Verizon will publish its report online early next year and update it twice a year, the company said. The report will give the total number of law-enforcement agency requests that Verizon received in criminal cases, according to the AP.
That data will divided into categories such as subpoenas, court orders and warrants. Verizon will also reveal other details about the requests for customer data. "The aim of our transparency report is to keep our customers informed about government requests for their data and how we respond to those requests," Randal Milch, Verizon's executive vice president for public policy, said in a statement.
Last month, major shareholders of Verizon and AT&T demanded that those telecom companies disclose their NSA dealings, the AP said. Responding in a letter, AT&T told the Securities and Exchange Commission that it is not required to reveal what it does with customer data to shareholders, the AP noted.
When asked about Verizon's announcement Thursday and whether AT&T is considering a similar move, AT&T spokesman Mark Siegel said: "While we have disclosed a lot of information in this area, we are always exploring ways to do more."

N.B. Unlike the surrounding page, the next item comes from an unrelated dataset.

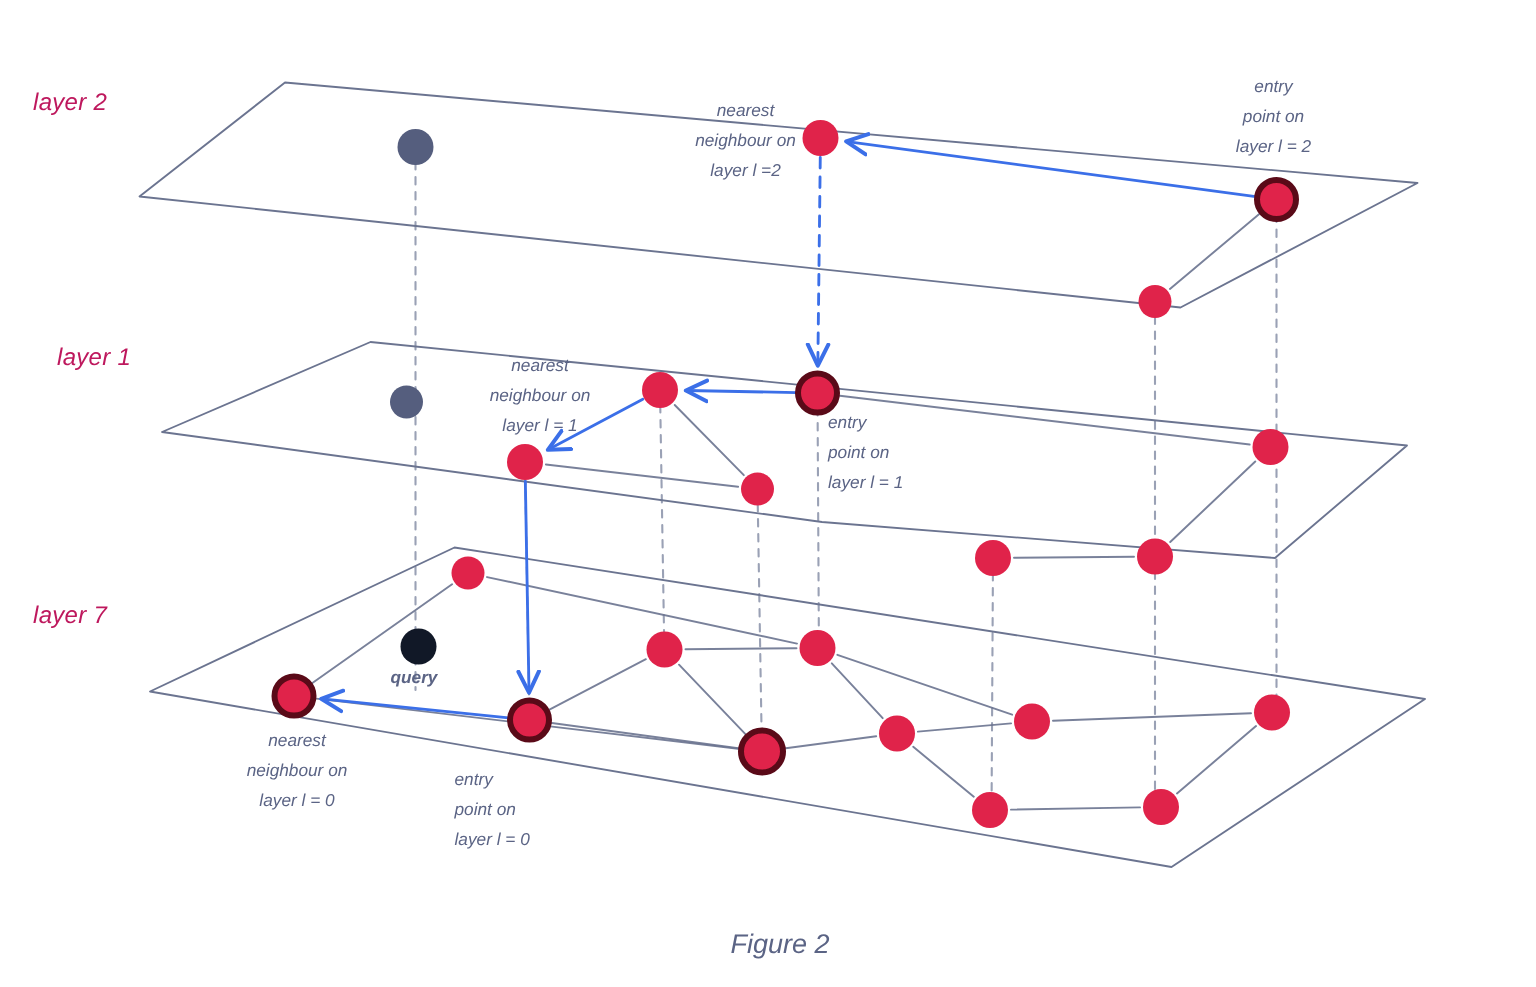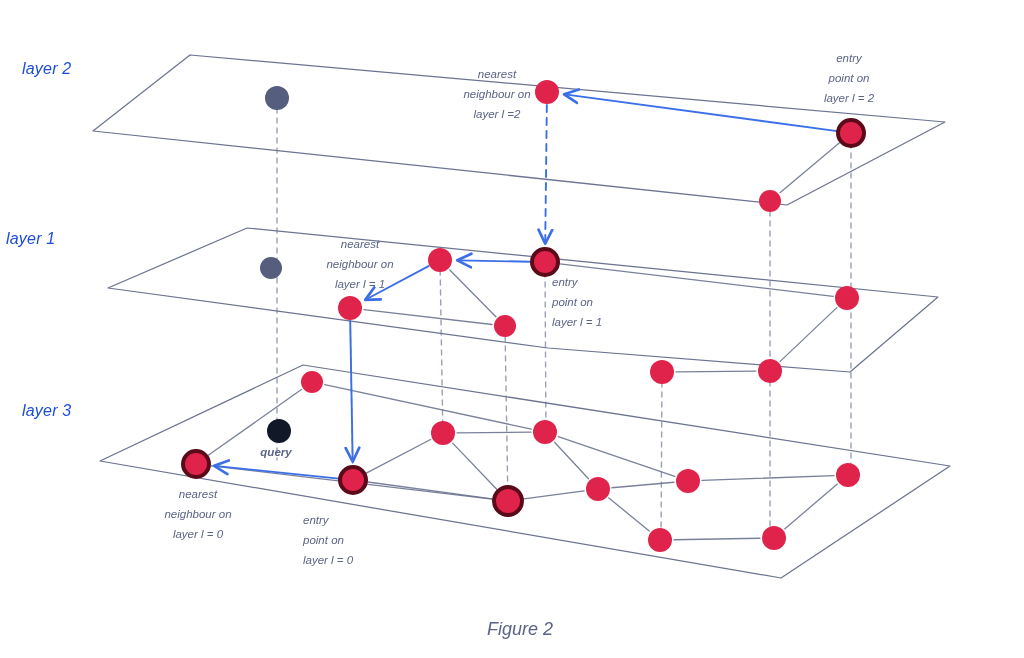"layer 2" .layer-label { color: #1d4ed8 -> #be185d }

According to Nicole Ozer, technology and civil liberties policy director at the American Civil Liberties Union (ACLU) of Northern California, "shareholder and consumer pressure made the difference" in Verizon's decision. "Verizon realized that it needed to break its silence and publish a transparency report. We deserve to know when our information is being handed over to the government, and now it is time for AT&T to break its silence, stop opposing the shareholder proposals and agree to release a transparency report of its own."